> [ACTION ITEM] Go through the data and copy each line that holds "down".

> [MATERIAL TO PROCESS]

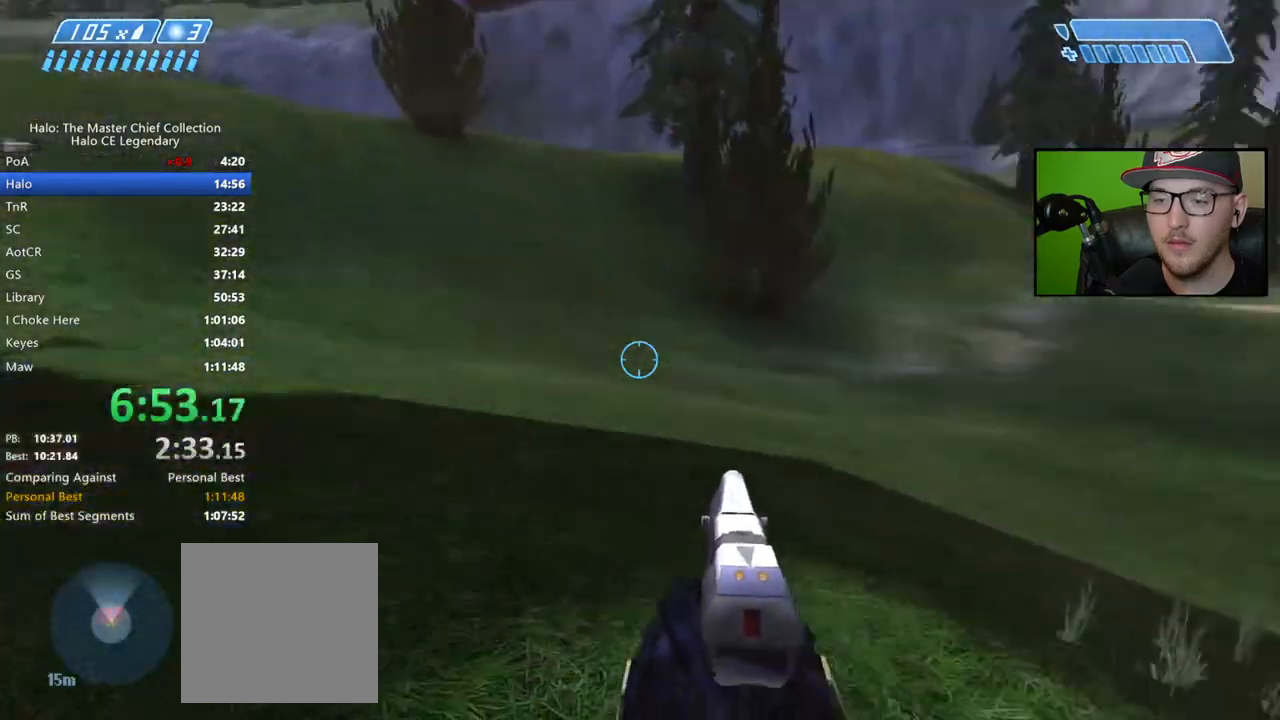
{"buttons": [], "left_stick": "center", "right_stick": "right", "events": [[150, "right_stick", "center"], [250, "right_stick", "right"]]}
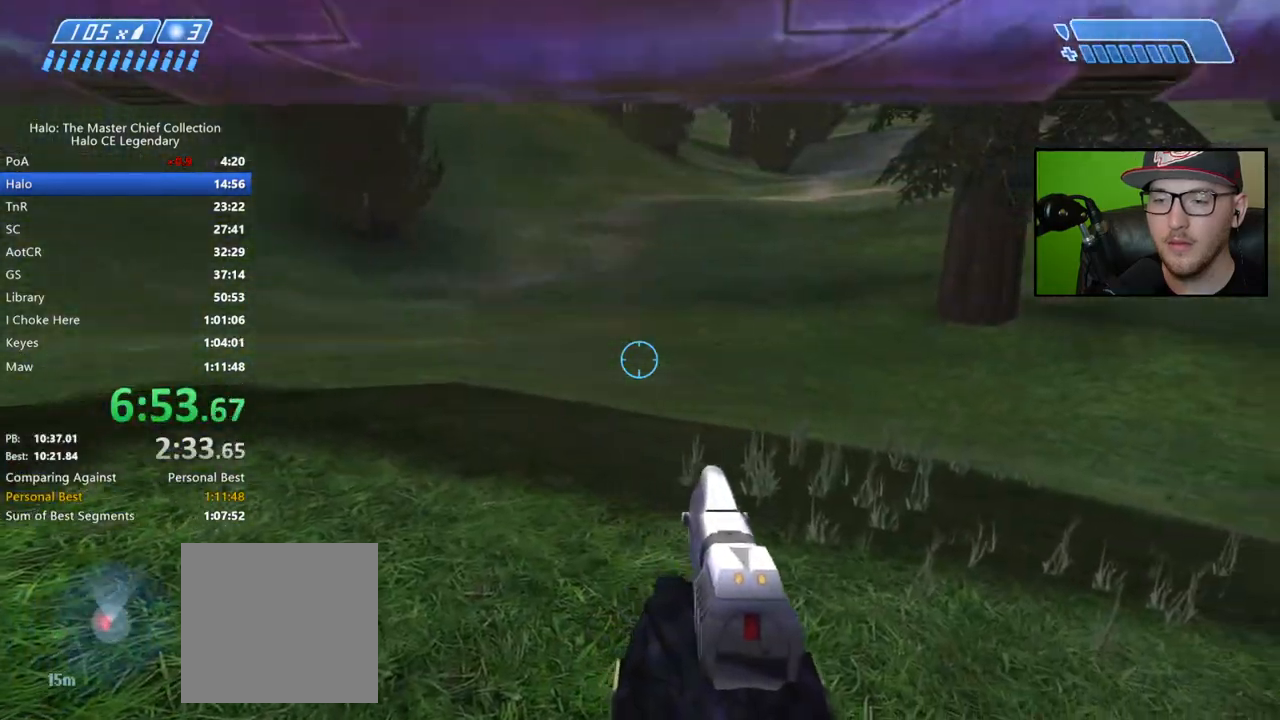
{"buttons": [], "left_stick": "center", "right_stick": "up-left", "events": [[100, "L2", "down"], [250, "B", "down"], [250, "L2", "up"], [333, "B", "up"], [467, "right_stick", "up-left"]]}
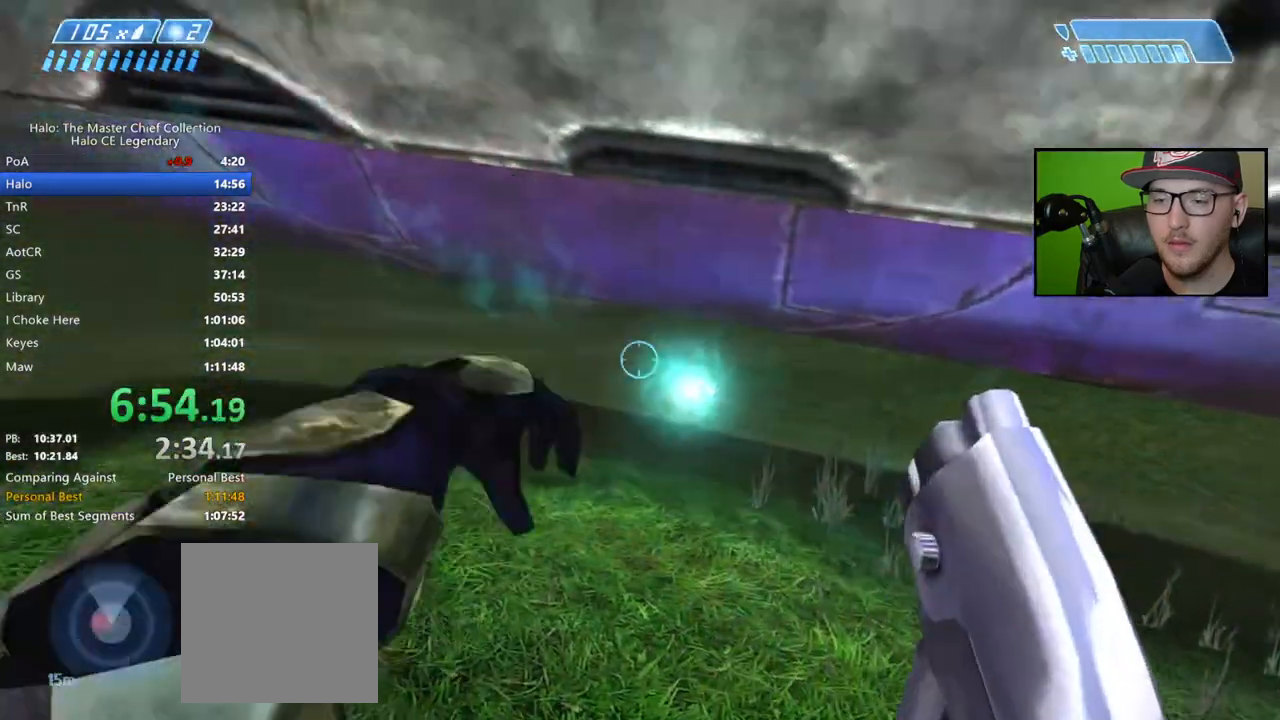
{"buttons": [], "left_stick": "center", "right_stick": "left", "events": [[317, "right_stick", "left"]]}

* * *

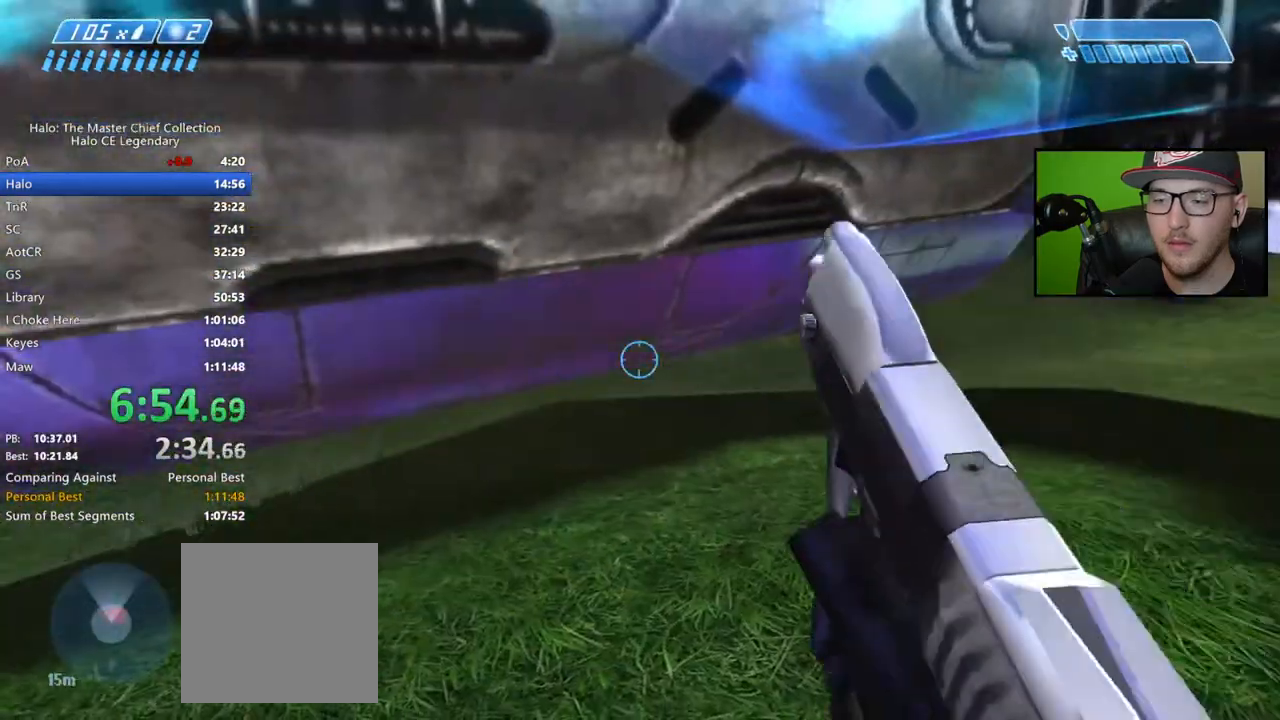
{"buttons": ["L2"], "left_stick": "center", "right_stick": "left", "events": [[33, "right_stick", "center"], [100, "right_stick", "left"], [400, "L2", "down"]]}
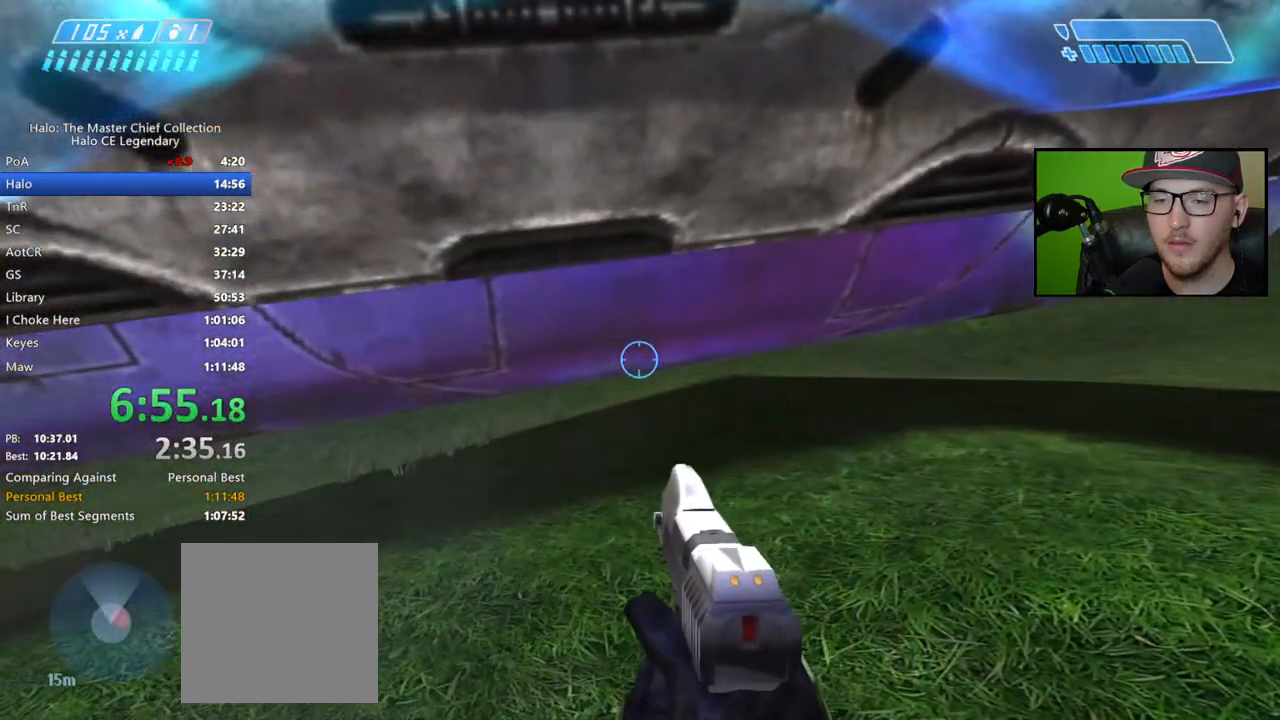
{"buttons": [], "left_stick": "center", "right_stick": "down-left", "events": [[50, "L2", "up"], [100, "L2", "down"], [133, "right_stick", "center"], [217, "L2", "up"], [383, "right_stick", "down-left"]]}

...

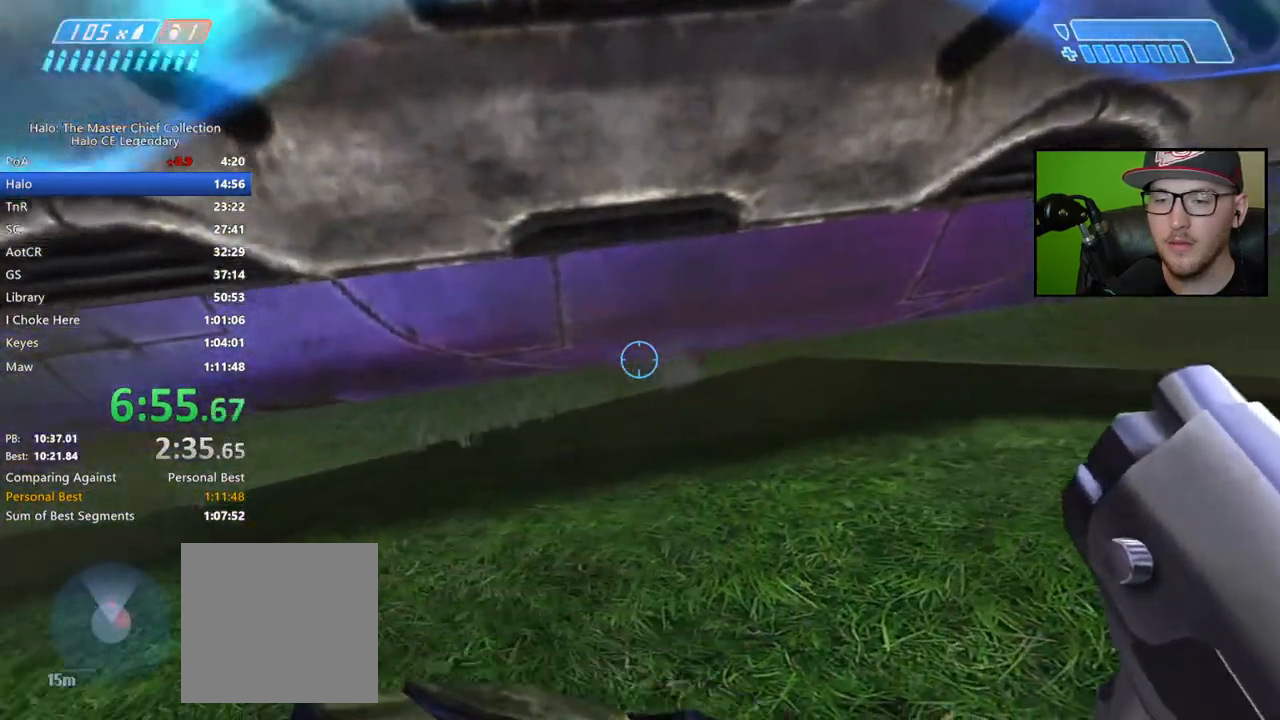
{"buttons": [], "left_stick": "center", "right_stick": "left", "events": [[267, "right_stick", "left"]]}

> [SOLUTION FOR THIS TASK]
{"buttons": [], "left_stick": "center", "right_stick": "up-left", "events": [[100, "L2", "down"], [250, "B", "down"], [250, "L2", "up"], [333, "B", "up"], [467, "right_stick", "up-left"]]}
{"buttons": ["L2"], "left_stick": "center", "right_stick": "left", "events": [[33, "right_stick", "center"], [100, "right_stick", "left"], [400, "L2", "down"]]}
{"buttons": [], "left_stick": "center", "right_stick": "down-left", "events": [[50, "L2", "up"], [100, "L2", "down"], [133, "right_stick", "center"], [217, "L2", "up"], [383, "right_stick", "down-left"]]}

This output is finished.